◆ **Records shown**

* * * * * * * * *

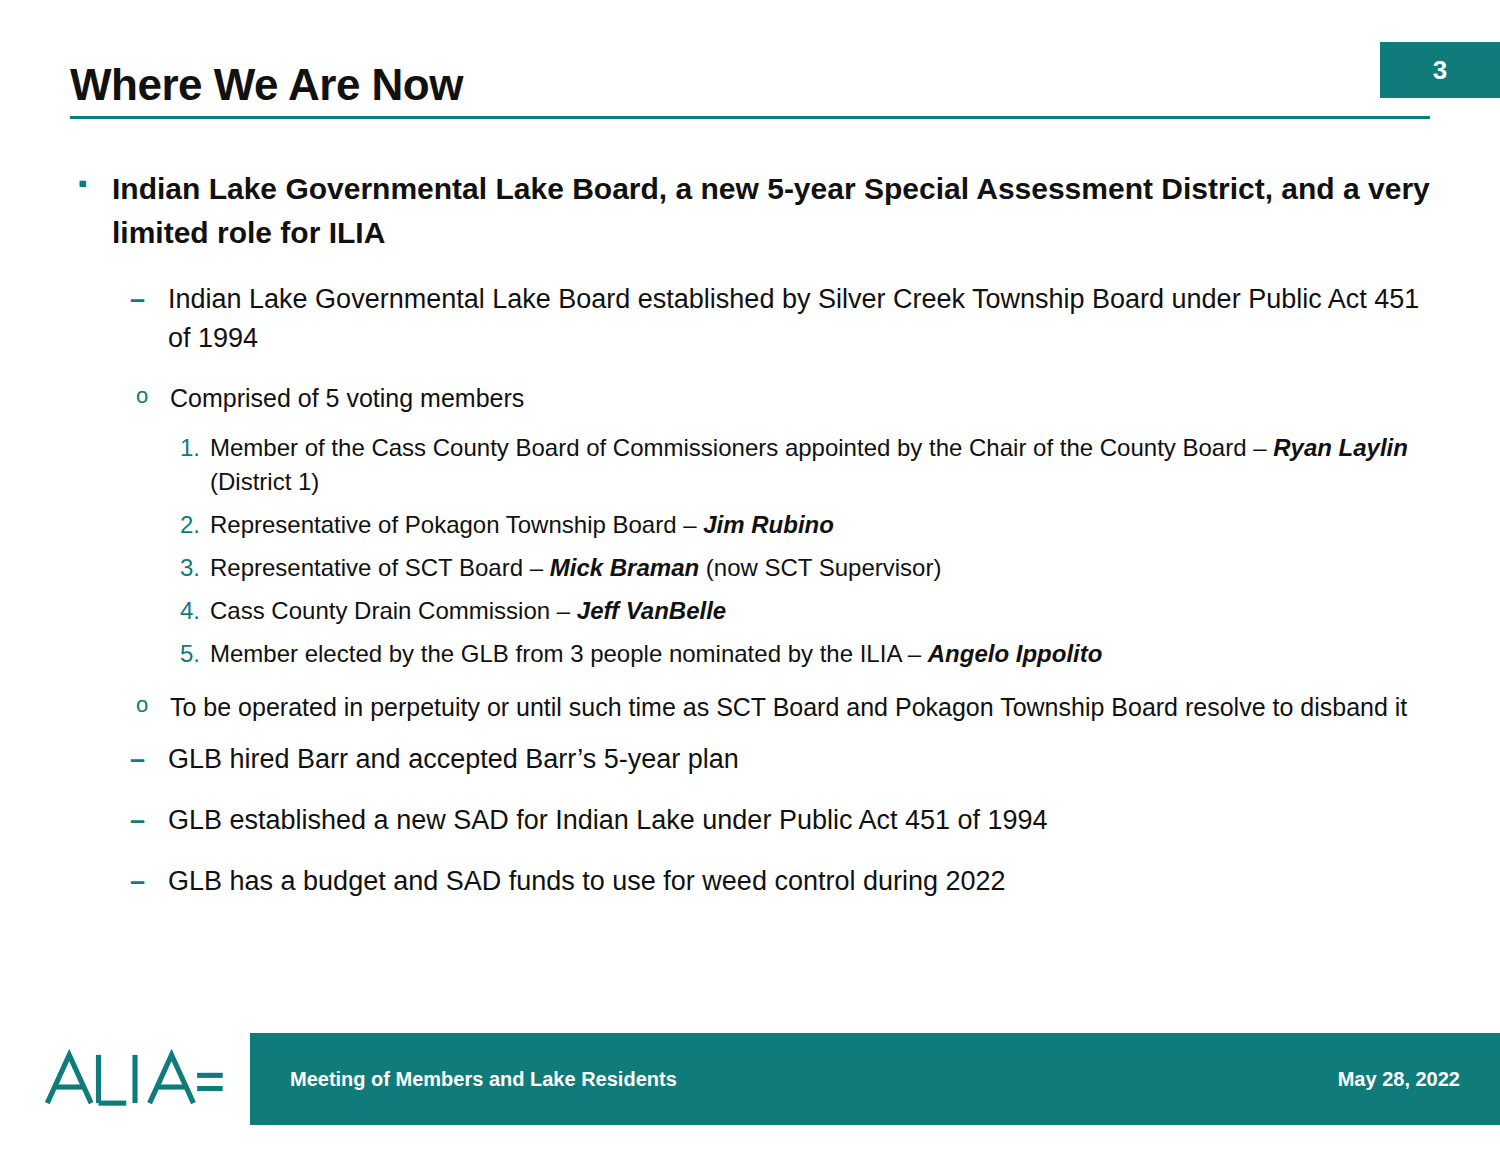3
Where We Are Now
Indian Lake Governmental Lake Board, a new 5-year Special Assessment District, and a very limited role for ILIA
Indian Lake Governmental Lake Board established by Silver Creek Township Board under Public Act 451 of 1994
Comprised of 5 voting members
Member of the Cass County Board of Commissioners appointed by the Chair of the County Board – Ryan Laylin (District 1)
Representative of Pokagon Township Board – Jim Rubino
Representative of SCT Board – Mick Braman (now SCT Supervisor)
Cass County Drain Commission – Jeff VanBelle
Member elected by the GLB from 3 people nominated by the ILIA – Angelo Ippolito
To be operated in perpetuity or until such time as SCT Board and Pokagon Township Board resolve to disband it
GLB hired Barr and accepted Barr’s 5-year plan
GLB established a new SAD for Indian Lake under Public Act 451 of 1994
GLB has a budget and SAD funds to use for weed control during 2022
Meeting of Members and Lake Residents May 28, 2022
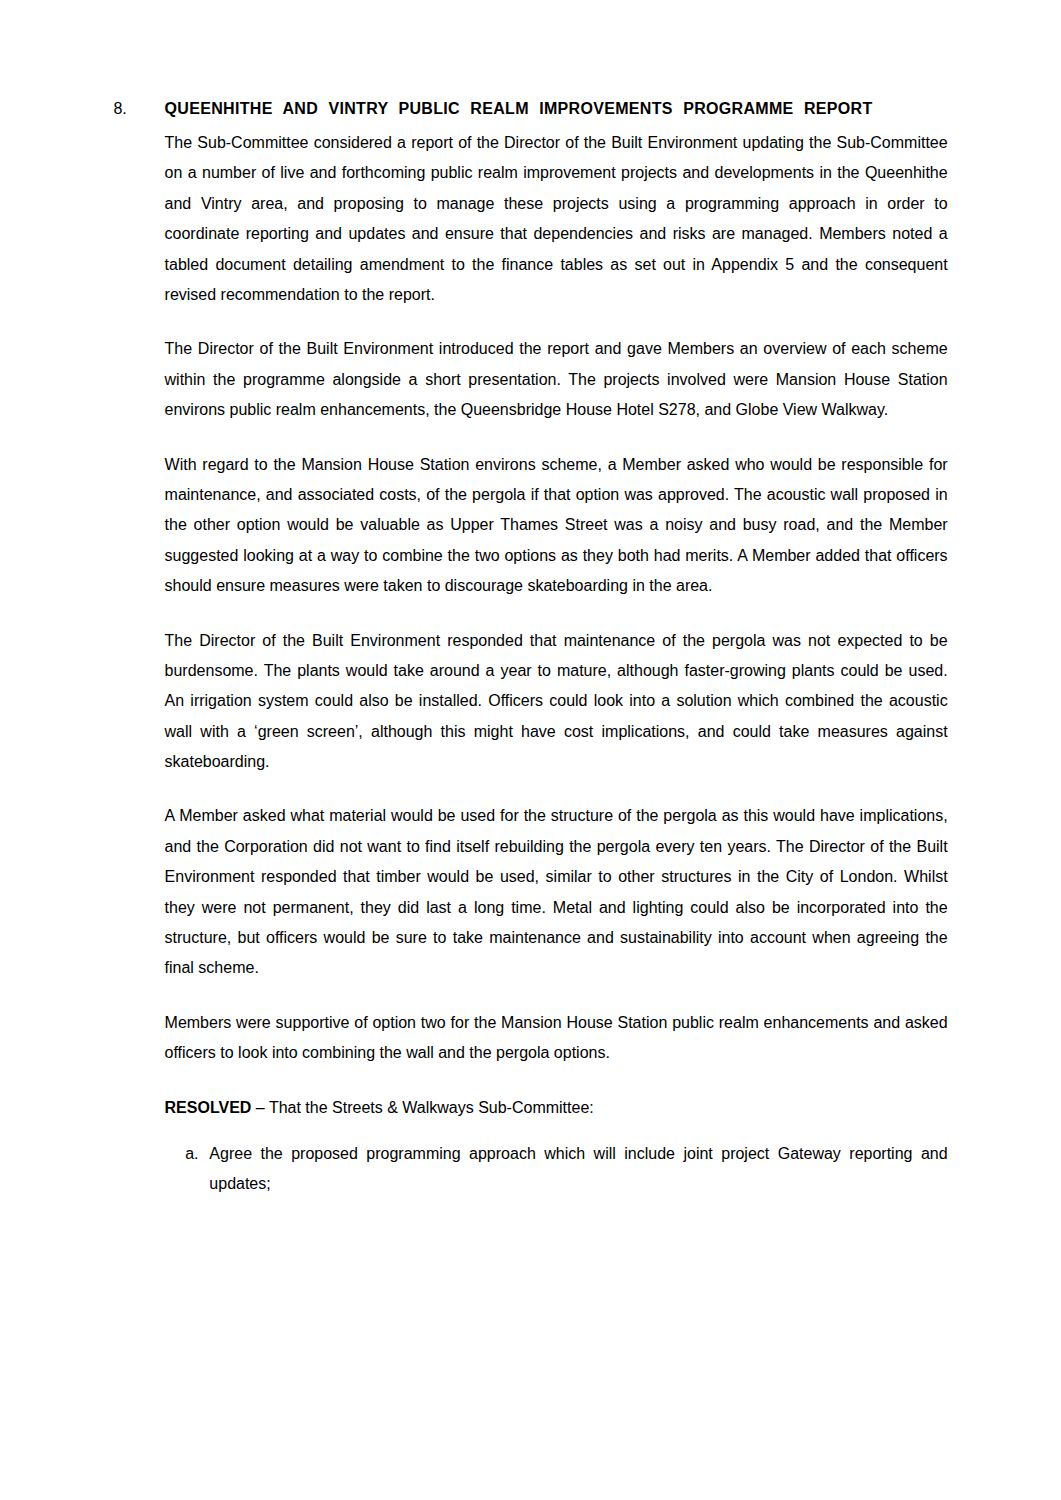8.
Queenhithe and Vintry Public Realm Improvements Programme Report
The Sub-Committee considered a report of the Director of the Built Environment updating the Sub-Committee on a number of live and forthcoming public realm improvement projects and developments in the Queenhithe and Vintry area, and proposing to manage these projects using a programming approach in order to coordinate reporting and updates and ensure that dependencies and risks are managed. Members noted a tabled document detailing amendment to the finance tables as set out in Appendix 5 and the consequent revised recommendation to the report.
The Director of the Built Environment introduced the report and gave Members an overview of each scheme within the programme alongside a short presentation. The projects involved were Mansion House Station environs public realm enhancements, the Queensbridge House Hotel S278, and Globe View Walkway.
With regard to the Mansion House Station environs scheme, a Member asked who would be responsible for maintenance, and associated costs, of the pergola if that option was approved. The acoustic wall proposed in the other option would be valuable as Upper Thames Street was a noisy and busy road, and the Member suggested looking at a way to combine the two options as they both had merits. A Member added that officers should ensure measures were taken to discourage skateboarding in the area.
The Director of the Built Environment responded that maintenance of the pergola was not expected to be burdensome. The plants would take around a year to mature, although faster-growing plants could be used. An irrigation system could also be installed. Officers could look into a solution which combined the acoustic wall with a ‘green screen’, although this might have cost implications, and could take measures against skateboarding.
A Member asked what material would be used for the structure of the pergola as this would have implications, and the Corporation did not want to find itself rebuilding the pergola every ten years. The Director of the Built Environment responded that timber would be used, similar to other structures in the City of London. Whilst they were not permanent, they did last a long time. Metal and lighting could also be incorporated into the structure, but officers would be sure to take maintenance and sustainability into account when agreeing the final scheme.
Members were supportive of option two for the Mansion House Station public realm enhancements and asked officers to look into combining the wall and the pergola options.
RESOLVED – That the Streets & Walkways Sub-Committee:
Agree the proposed programming approach which will include joint project Gateway reporting and updates;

* * * * * * * * *

◆ **Prompt**
Using the data above, retype exactly the lines from the line with "Cass County Drain Commission – Jeff VanBelle" to the line with "The Sub-Committee considered", inclusive. No pictures and nothing else.

◆ **Exercise response**
Cass County Drain Commission – Jeff VanBelle
Member elected by the GLB from 3 people nominated by the ILIA – Angelo Ippolito
To be operated in perpetuity or until such time as SCT Board and Pokagon Township Board resolve to disband it
GLB hired Barr and accepted Barr’s 5-year plan
GLB established a new SAD for Indian Lake under Public Act 451 of 1994
GLB has a budget and SAD funds to use for weed control during 2022
Meeting of Members and Lake Residents May 28, 2022
8.
Queenhithe and Vintry Public Realm Improvements Programme Report
The Sub-Committee considered a report of the Director of the Built Environment updating the Sub-Committee on a number of live and forthcoming public realm improvement projects and developments in the Queenhithe and Vintry area, and proposing to manage these projects using a programming approach in order to coordinate reporting and updates and ensure that dependencies and risks are managed. Members noted a tabled document detailing amendment to the finance tables as set out in Appendix 5 and the consequent revised recommendation to the report.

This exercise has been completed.